Work task -
Reproduce every line of the records below, keeping each character unchanged.
======== Stored data
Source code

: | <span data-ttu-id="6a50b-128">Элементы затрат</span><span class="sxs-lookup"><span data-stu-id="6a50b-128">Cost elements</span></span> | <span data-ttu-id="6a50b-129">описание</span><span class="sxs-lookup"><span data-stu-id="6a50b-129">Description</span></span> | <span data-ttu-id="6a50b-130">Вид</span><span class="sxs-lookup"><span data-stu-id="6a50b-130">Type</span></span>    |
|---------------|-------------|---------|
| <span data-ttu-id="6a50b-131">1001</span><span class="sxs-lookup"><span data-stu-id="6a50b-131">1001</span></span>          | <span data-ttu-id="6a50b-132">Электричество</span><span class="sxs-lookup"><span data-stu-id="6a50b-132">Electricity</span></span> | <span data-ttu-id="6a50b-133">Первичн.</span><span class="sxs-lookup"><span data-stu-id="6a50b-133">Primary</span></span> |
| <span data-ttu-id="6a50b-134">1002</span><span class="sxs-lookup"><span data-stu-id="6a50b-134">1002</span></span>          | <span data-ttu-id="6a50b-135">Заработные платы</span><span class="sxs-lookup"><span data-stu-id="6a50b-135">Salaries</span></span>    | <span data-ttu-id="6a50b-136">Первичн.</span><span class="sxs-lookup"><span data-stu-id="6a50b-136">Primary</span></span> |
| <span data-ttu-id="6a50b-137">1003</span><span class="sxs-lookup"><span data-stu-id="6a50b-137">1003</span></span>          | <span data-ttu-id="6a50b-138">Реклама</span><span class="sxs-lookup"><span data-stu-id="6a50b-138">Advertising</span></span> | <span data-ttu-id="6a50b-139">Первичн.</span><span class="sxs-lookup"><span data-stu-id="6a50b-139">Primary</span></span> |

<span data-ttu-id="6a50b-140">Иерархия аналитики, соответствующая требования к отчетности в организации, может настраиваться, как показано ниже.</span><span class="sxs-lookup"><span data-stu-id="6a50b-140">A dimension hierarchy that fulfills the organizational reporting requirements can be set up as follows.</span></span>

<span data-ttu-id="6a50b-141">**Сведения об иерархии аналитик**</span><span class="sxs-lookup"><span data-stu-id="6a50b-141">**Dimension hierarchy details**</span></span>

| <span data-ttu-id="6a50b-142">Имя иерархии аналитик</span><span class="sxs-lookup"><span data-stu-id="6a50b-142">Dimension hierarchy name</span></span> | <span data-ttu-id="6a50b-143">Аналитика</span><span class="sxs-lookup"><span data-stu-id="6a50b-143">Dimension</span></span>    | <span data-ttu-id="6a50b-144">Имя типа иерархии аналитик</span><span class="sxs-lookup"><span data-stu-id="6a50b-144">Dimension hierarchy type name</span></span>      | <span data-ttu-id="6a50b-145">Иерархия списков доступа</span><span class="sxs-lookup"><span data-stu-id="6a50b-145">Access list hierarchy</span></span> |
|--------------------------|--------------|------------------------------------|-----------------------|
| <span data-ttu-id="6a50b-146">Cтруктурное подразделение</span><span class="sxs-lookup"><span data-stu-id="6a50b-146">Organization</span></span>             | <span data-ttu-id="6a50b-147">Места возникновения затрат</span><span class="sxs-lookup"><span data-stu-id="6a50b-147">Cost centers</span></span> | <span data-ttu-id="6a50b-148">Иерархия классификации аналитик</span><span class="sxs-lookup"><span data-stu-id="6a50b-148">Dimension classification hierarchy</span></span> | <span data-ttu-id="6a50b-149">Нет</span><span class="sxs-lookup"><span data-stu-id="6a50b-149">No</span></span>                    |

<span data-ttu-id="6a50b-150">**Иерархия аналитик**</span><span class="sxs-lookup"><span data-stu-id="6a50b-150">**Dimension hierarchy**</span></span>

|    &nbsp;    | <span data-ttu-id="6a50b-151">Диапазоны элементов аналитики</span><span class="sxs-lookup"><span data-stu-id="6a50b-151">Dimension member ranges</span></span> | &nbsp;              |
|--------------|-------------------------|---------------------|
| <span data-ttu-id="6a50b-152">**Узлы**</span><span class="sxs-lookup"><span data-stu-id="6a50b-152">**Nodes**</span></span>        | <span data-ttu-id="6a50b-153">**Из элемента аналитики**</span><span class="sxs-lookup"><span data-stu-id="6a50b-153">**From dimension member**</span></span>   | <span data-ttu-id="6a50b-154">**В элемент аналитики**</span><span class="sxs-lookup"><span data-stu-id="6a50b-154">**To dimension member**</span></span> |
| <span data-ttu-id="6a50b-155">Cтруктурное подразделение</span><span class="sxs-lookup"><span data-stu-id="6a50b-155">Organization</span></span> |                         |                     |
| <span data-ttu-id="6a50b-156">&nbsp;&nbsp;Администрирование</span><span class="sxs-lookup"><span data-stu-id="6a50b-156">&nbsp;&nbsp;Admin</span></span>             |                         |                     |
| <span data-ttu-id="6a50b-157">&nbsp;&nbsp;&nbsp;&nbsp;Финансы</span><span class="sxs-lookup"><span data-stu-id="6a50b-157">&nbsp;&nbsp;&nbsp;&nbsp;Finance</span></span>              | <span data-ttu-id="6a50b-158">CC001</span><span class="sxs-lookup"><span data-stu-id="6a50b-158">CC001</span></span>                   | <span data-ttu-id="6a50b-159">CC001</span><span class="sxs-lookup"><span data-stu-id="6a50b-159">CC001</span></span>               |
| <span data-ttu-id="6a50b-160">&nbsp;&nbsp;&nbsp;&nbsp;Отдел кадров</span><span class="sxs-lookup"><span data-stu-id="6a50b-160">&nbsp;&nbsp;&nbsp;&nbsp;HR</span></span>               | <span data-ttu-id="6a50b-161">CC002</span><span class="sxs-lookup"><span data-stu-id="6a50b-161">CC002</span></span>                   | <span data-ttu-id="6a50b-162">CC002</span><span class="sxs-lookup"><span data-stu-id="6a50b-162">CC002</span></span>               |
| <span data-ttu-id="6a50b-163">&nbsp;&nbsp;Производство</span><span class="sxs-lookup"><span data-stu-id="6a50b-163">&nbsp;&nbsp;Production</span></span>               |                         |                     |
================
Result of the task -
Source code

: | <span data-ttu-id="6a50b-128">Элементы затрат</span><span class="sxs-lookup"><span data-stu-id="6a50b-128">Cost elements</span></span> | <span data-ttu-id="6a50b-129">описание</span><span class="sxs-lookup"><span data-stu-id="6a50b-129">Description</span></span> | <span data-ttu-id="6a50b-130">Вид</span><span class="sxs-lookup"><span data-stu-id="6a50b-130">Type</span></span>    |
|---------------|-------------|---------|
| <span data-ttu-id="6a50b-131">1001</span><span class="sxs-lookup"><span data-stu-id="6a50b-131">1001</span></span>          | <span data-ttu-id="6a50b-132">Электричество</span><span class="sxs-lookup"><span data-stu-id="6a50b-132">Electricity</span></span> | <span data-ttu-id="6a50b-133">Первичн.</span><span class="sxs-lookup"><span data-stu-id="6a50b-133">Primary</span></span> |
| <span data-ttu-id="6a50b-134">1002</span><span class="sxs-lookup"><span data-stu-id="6a50b-134">1002</span></span>          | <span data-ttu-id="6a50b-135">Заработные платы</span><span class="sxs-lookup"><span data-stu-id="6a50b-135">Salaries</span></span>    | <span data-ttu-id="6a50b-136">Первичн.</span><span class="sxs-lookup"><span data-stu-id="6a50b-136">Primary</span></span> |
| <span data-ttu-id="6a50b-137">1003</span><span class="sxs-lookup"><span data-stu-id="6a50b-137">1003</span></span>          | <span data-ttu-id="6a50b-138">Реклама</span><span class="sxs-lookup"><span data-stu-id="6a50b-138">Advertising</span></span> | <span data-ttu-id="6a50b-139">Первичн.</span><span class="sxs-lookup"><span data-stu-id="6a50b-139">Primary</span></span> |

<span data-ttu-id="6a50b-140">Иерархия аналитики, соответствующая требования к отчетности в организации, может настраиваться, как показано ниже.</span><span class="sxs-lookup"><span data-stu-id="6a50b-140">A dimension hierarchy that fulfills the organizational reporting requirements can be set up as follows.</span></span>

<span data-ttu-id="6a50b-141">**Сведения об иерархии аналитик**</span><span class="sxs-lookup"><span data-stu-id="6a50b-141">**Dimension hierarchy details**</span></span>

| <span data-ttu-id="6a50b-142">Имя иерархии аналитик</span><span class="sxs-lookup"><span data-stu-id="6a50b-142">Dimension hierarchy name</span></span> | <span data-ttu-id="6a50b-143">Аналитика</span><span class="sxs-lookup"><span data-stu-id="6a50b-143">Dimension</span></span>    | <span data-ttu-id="6a50b-144">Имя типа иерархии аналитик</span><span class="sxs-lookup"><span data-stu-id="6a50b-144">Dimension hierarchy type name</span></span>      | <span data-ttu-id="6a50b-145">Иерархия списков доступа</span><span class="sxs-lookup"><span data-stu-id="6a50b-145">Access list hierarchy</span></span> |
|--------------------------|--------------|------------------------------------|-----------------------|
| <span data-ttu-id="6a50b-146">Cтруктурное подразделение</span><span class="sxs-lookup"><span data-stu-id="6a50b-146">Organization</span></span>             | <span data-ttu-id="6a50b-147">Места возникновения затрат</span><span class="sxs-lookup"><span data-stu-id="6a50b-147">Cost centers</span></span> | <span data-ttu-id="6a50b-148">Иерархия классификации аналитик</span><span class="sxs-lookup"><span data-stu-id="6a50b-148">Dimension classification hierarchy</span></span> | <span data-ttu-id="6a50b-149">Нет</span><span class="sxs-lookup"><span data-stu-id="6a50b-149">No</span></span>                    |

<span data-ttu-id="6a50b-150">**Иерархия аналитик**</span><span class="sxs-lookup"><span data-stu-id="6a50b-150">**Dimension hierarchy**</span></span>

|    &nbsp;    | <span data-ttu-id="6a50b-151">Диапазоны элементов аналитики</span><span class="sxs-lookup"><span data-stu-id="6a50b-151">Dimension member ranges</span></span> | &nbsp;              |
|--------------|-------------------------|---------------------|
| <span data-ttu-id="6a50b-152">**Узлы**</span><span class="sxs-lookup"><span data-stu-id="6a50b-152">**Nodes**</span></span>        | <span data-ttu-id="6a50b-153">**Из элемента аналитики**</span><span class="sxs-lookup"><span data-stu-id="6a50b-153">**From dimension member**</span></span>   | <span data-ttu-id="6a50b-154">**В элемент аналитики**</span><span class="sxs-lookup"><span data-stu-id="6a50b-154">**To dimension member**</span></span> |
| <span data-ttu-id="6a50b-155">Cтруктурное подразделение</span><span class="sxs-lookup"><span data-stu-id="6a50b-155">Organization</span></span> |                         |                     |
| <span data-ttu-id="6a50b-156">&nbsp;&nbsp;Администрирование</span><span class="sxs-lookup"><span data-stu-id="6a50b-156">&nbsp;&nbsp;Admin</span></span>             |                         |                     |
| <span data-ttu-id="6a50b-157">&nbsp;&nbsp;&nbsp;&nbsp;Финансы</span><span class="sxs-lookup"><span data-stu-id="6a50b-157">&nbsp;&nbsp;&nbsp;&nbsp;Finance</span></span>              | <span data-ttu-id="6a50b-158">CC001</span><span class="sxs-lookup"><span data-stu-id="6a50b-158">CC001</span></span>                   | <span data-ttu-id="6a50b-159">CC001</span><span class="sxs-lookup"><span data-stu-id="6a50b-159">CC001</span></span>               |
| <span data-ttu-id="6a50b-160">&nbsp;&nbsp;&nbsp;&nbsp;Отдел кадров</span><span class="sxs-lookup"><span data-stu-id="6a50b-160">&nbsp;&nbsp;&nbsp;&nbsp;HR</span></span>               | <span data-ttu-id="6a50b-161">CC002</span><span class="sxs-lookup"><span data-stu-id="6a50b-161">CC002</span></span>                   | <span data-ttu-id="6a50b-162">CC002</span><span class="sxs-lookup"><span data-stu-id="6a50b-162">CC002</span></span>               |
| <span data-ttu-id="6a50b-163">&nbsp;&nbsp;Производство</span><span class="sxs-lookup"><span data-stu-id="6a50b-163">&nbsp;&nbsp;Production</span></span>               |                         |                     |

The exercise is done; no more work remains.